A method of operating a liquid ring pump according to claim 1 comprising the steps of providing in the pump while the rotor is at a standstill a quantity of pumping liquid sufficient to submerge the bypass conduit inlet; rotating the rotor to create a relatively high pressure in the pumping liquid adjacent to the bypass conduit inlet, and to thereby cause pumping liquid to flow from the bypass conduit inlet through the bypass conduit and out the bypass conduit outlet to help enable the pump to reduce the gas pressure adjacent to the gas inlet relative to the gas pressure at the gas outlet; and supplying additional pumping liquid (96,18,38,52) to the pump at approximately the gas pressure at the gas outlet so that the reduced gas pressure adjacent the gas inlet is effective to pull the additional pumping liquid into the pump.
A method according to claim 10 wherein the additional pumping liquid is supplied to the pump via the bypass conduit.
A method according to claim 10 wherein the bypass conduit inlet communicates with any gas not discharged via the gas outlet, and wherein the method further comprises the step of; employing the bypass conduit to convey gas not discharged via the gas outlet to the bypass conduit outlet, thereby preventing the gas thus conveyed from interfering with the admission of gas via the gas inlet.
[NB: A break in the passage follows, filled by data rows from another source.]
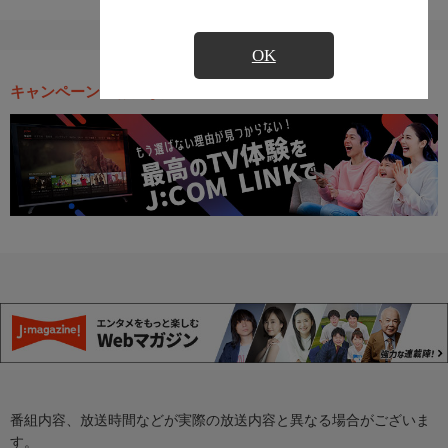
OK
キャンペーン・お得な情報
番組内容、放送時間などが実際の放送内容と異なる場合がございま
す。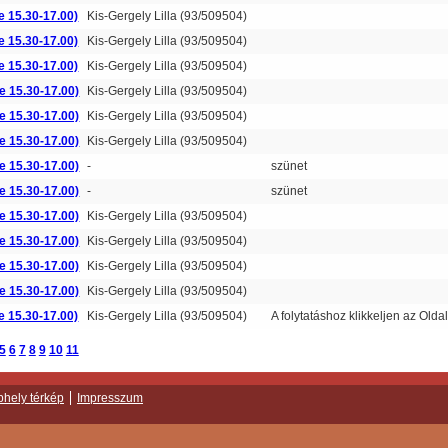
e 15.30-17.00)
Kis-Gergely Lilla (93/509504)
e 15.30-17.00)
Kis-Gergely Lilla (93/509504)
e 15.30-17.00)
Kis-Gergely Lilla (93/509504)
e 15.30-17.00)
Kis-Gergely Lilla (93/509504)
e 15.30-17.00)
Kis-Gergely Lilla (93/509504)
e 15.30-17.00)
Kis-Gergely Lilla (93/509504)
e 15.30-17.00)
-
szünet
e 15.30-17.00)
-
szünet
e 15.30-17.00)
Kis-Gergely Lilla (93/509504)
e 15.30-17.00)
Kis-Gergely Lilla (93/509504)
e 15.30-17.00)
Kis-Gergely Lilla (93/509504)
e 15.30-17.00)
Kis-Gergely Lilla (93/509504)
e 15.30-17.00)
Kis-Gergely Lilla (93/509504)
A folytatáshoz klikkeljen az Oldal
5
6
7
8
9
10
11
hely térkép
Impresszum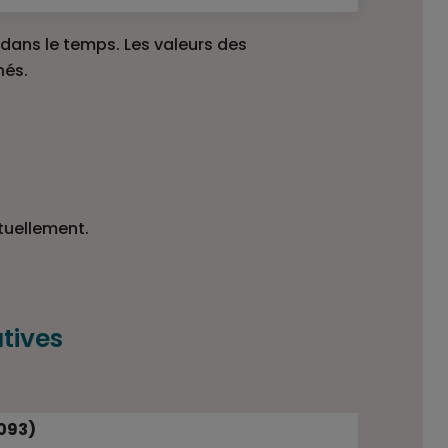
ans le temps. Les valeurs des
hés.
tuellement.
tives
0093)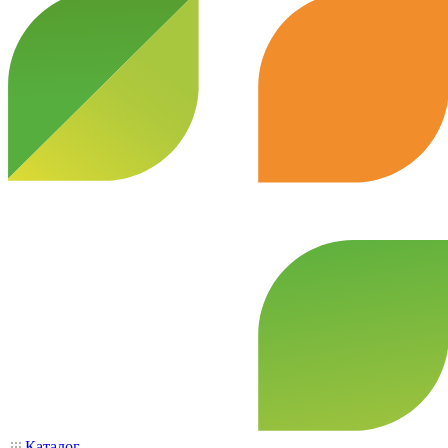
Каталог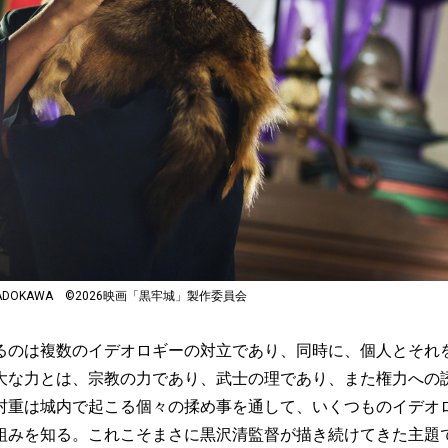
DOKAWA ©2026映画「黒牢城」製作委員会
のは複数のイデオロギーの対立であり、同時に、個人とそれ
大な力とは、宗教の力であり、武士の理であり、また権力への
村重は城内で起こる個々の揉め事を通して、いくつものイデオ
組みを知る。これこそまさに黒沢清監督が描き続けてきた主題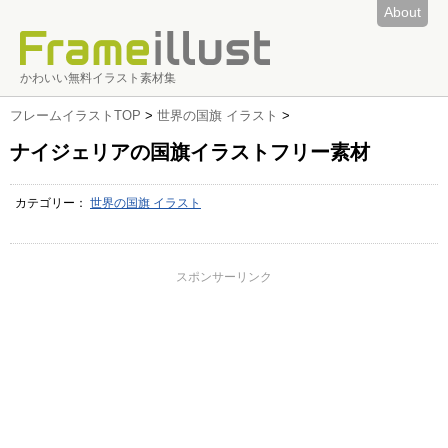
About
かわいい無料イラスト素材集
フレームイラストTOP
>
世界の国旗 イラスト
>
ナイジェリアの国旗イラストフリー素材
カテゴリー：
世界の国旗 イラスト
スポンサーリンク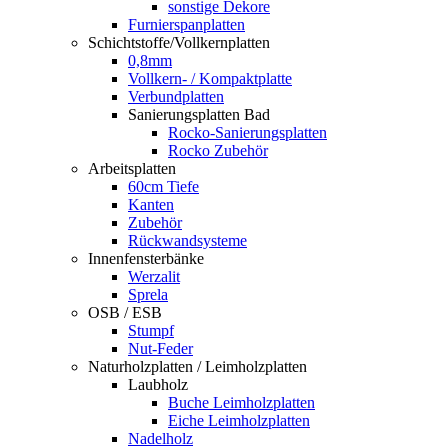
sonstige Dekore
Furnierspanplatten
Schichtstoffe/Vollkernplatten
0,8mm
Vollkern- / Kompaktplatte
Verbundplatten
Sanierungsplatten Bad
Rocko-Sanierungsplatten
Rocko Zubehör
Arbeitsplatten
60cm Tiefe
Kanten
Zubehör
Rückwandsysteme
Innenfensterbänke
Werzalit
Sprela
OSB / ESB
Stumpf
Nut-Feder
Naturholzplatten / Leimholzplatten
Laubholz
Buche Leimholzplatten
Eiche Leimholzplatten
Nadelholz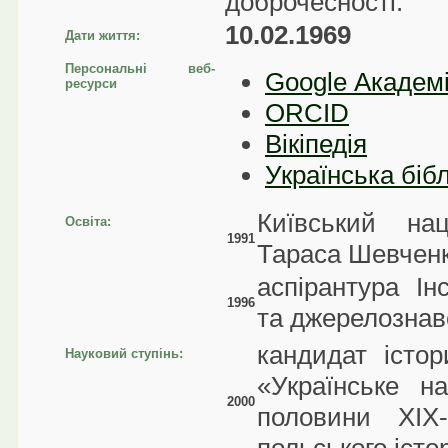
доброчесності.
10.02.1969
Дати життя:
Персональні веб-
Google Академ
ресурси
ORCID
Вікіпедія
Українська бібл
Київський нац
Освіта:
1991
Тараса Шевченка
аспірантура Ін
1996
та джерелознавс
кандидат істо
Науковий ступінь:
«Українське н
2000
половини XIX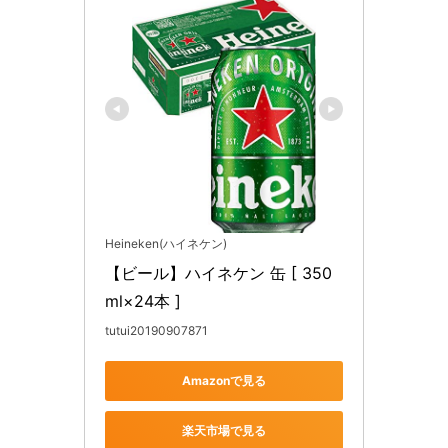
Heineken(ハイネケン)
【ビール】ハイネケン 缶 [ 350
ml×24本 ]
tutui20190907871
Amazonで見る
楽天市場で見る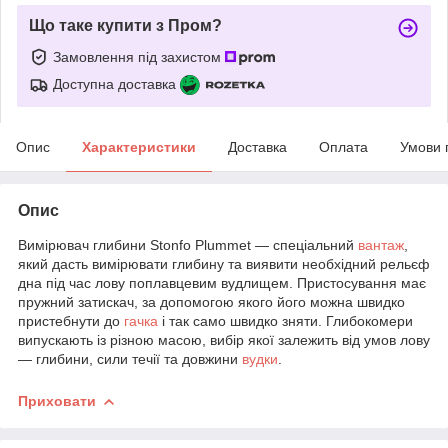
Що таке купити з Пром?
Замовлення під захистом
Доступна доставка
Опис
Характеристики
Доставка
Оплата
Умови 
Опис
Вимірювач глибини Stonfo Plummet — спеціальний
вантаж
,
який дасть вимірювати глибину та виявити необхідний рельєф
дна під час лову поплавцевим вудлищем. Пристосування має
пружний затискач, за допомогою якого його можна швидко
пристебнути до
гачка
і так само швидко зняти. Глибокомери
випускають із різною масою, вибір якої залежить від умов лову
— глибини, сили течії та довжини
вудки
.
Приховати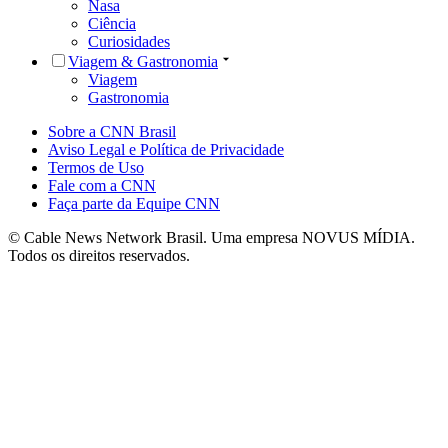
Nasa
Ciência
Curiosidades
Viagem & Gastronomia
Viagem
Gastronomia
Sobre a CNN Brasil
Aviso Legal e Política de Privacidade
Termos de Uso
Fale com a CNN
Faça parte da Equipe CNN
© Cable News Network Brasil. Uma empresa NOVUS MÍDIA.
Todos os direitos reservados.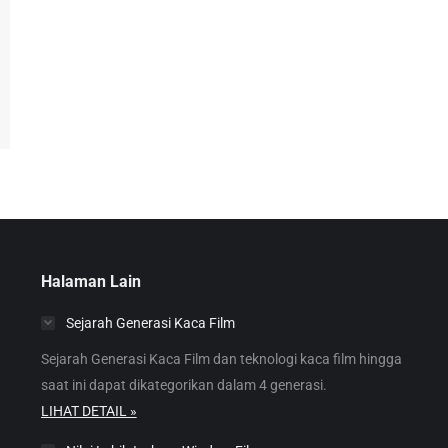
Halaman Lain
Sejarah Generasi Kaca Film
Sejarah Generasi Kaca Film dan teknologi kaca film hingga
saat ini dapat dikategorikan dalam 4 generasi.
LIHAT DETAIL »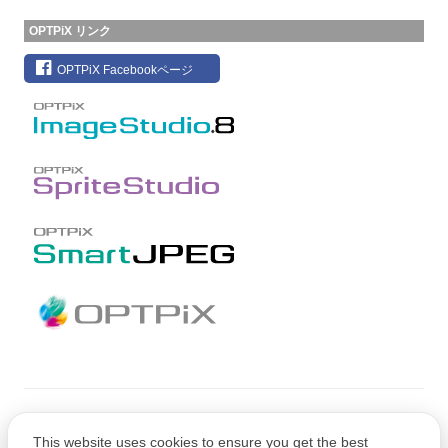
OPTPiX リンク
OPTPiX Facebookページ
Copyright © CRI Middleware Co., Ltd.
This website uses cookies to ensure you get the best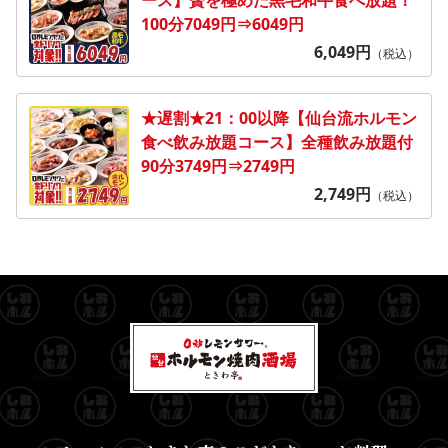
100分7049円⇒6049円
6,049
円
（税込）
★遅割★21：00以降【仙台流ホルモン
食べ飲み放題コース】全種飲み放題付
90分3749円⇒2749円
2,749
円
（税込）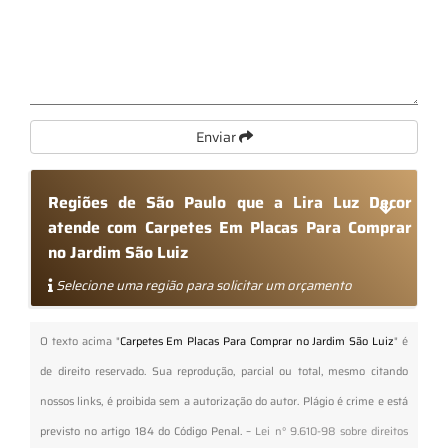
Enviar
Regiões de São Paulo que a Lira Luz Decor
atende com Carpetes Em Placas Para Comprar
no Jardim São Luiz
Selecione uma região para solicitar um orçamento
O texto acima "
Carpetes Em Placas Para Comprar no Jardim São Luiz
" é
de direito reservado. Sua reprodução, parcial ou total, mesmo citando
nossos links, é proibida sem a autorização do autor. Plágio é crime e está
previsto no artigo 184 do Código Penal. –
Lei n° 9.610-98 sobre direitos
A method of operating a liquid ring pump according to claim 5 comprising the steps of; providing in the pump while the rotor is at a standstill a quantity of pumping liquid sufficient to submerge the bypass conduit inlet but not the bypass conduit outlet; rotating the rotor to create a relatively high pressure in the pumping liquid adjacent to the bypass conduit inlet, and to thereby cause pumping liquid to flow from the bypass conduit inlet through the bypass conduit and out the bypass conduit outlet to help enable the pump to reduce the gas pressure adjacent to the bypass conduit outlet relative to the gas pressure at the discharge port; and supplying additional pumping liquid (96,18,38) to the bypass conduit at approximately the discharge port gas pressure so that the reduced gas pressure adjacent the bypass conduit outlet is effective to pull the additional pumping liquid into the pump via the bypass gas outlet.
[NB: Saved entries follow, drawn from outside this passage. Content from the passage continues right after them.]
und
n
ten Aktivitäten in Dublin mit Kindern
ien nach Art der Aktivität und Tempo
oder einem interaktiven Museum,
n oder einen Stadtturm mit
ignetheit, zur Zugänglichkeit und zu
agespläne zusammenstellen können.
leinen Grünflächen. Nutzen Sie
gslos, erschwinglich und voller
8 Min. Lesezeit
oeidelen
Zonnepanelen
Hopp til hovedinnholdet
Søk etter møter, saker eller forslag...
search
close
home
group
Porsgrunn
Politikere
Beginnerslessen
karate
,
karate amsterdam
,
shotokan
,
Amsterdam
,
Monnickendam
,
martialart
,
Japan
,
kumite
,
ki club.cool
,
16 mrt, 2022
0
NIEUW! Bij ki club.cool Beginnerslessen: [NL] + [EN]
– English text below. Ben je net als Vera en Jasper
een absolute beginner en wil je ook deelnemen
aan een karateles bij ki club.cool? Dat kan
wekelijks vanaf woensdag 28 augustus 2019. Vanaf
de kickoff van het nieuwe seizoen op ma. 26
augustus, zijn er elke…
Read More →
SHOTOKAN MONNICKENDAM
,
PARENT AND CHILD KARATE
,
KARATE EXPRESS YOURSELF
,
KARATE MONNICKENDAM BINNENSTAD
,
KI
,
A method according to claim 13, wherein the bypass conduit inlet communicates with any gas not discharged via the discharge port, and wherein the method further comprises the step of; employing the bypass conduit to convey gas not discharged via the discharge port to the bypass conduit outlet, thereby preventing the gas thus conveyed from interfering with the admission of gas via the gas inlet.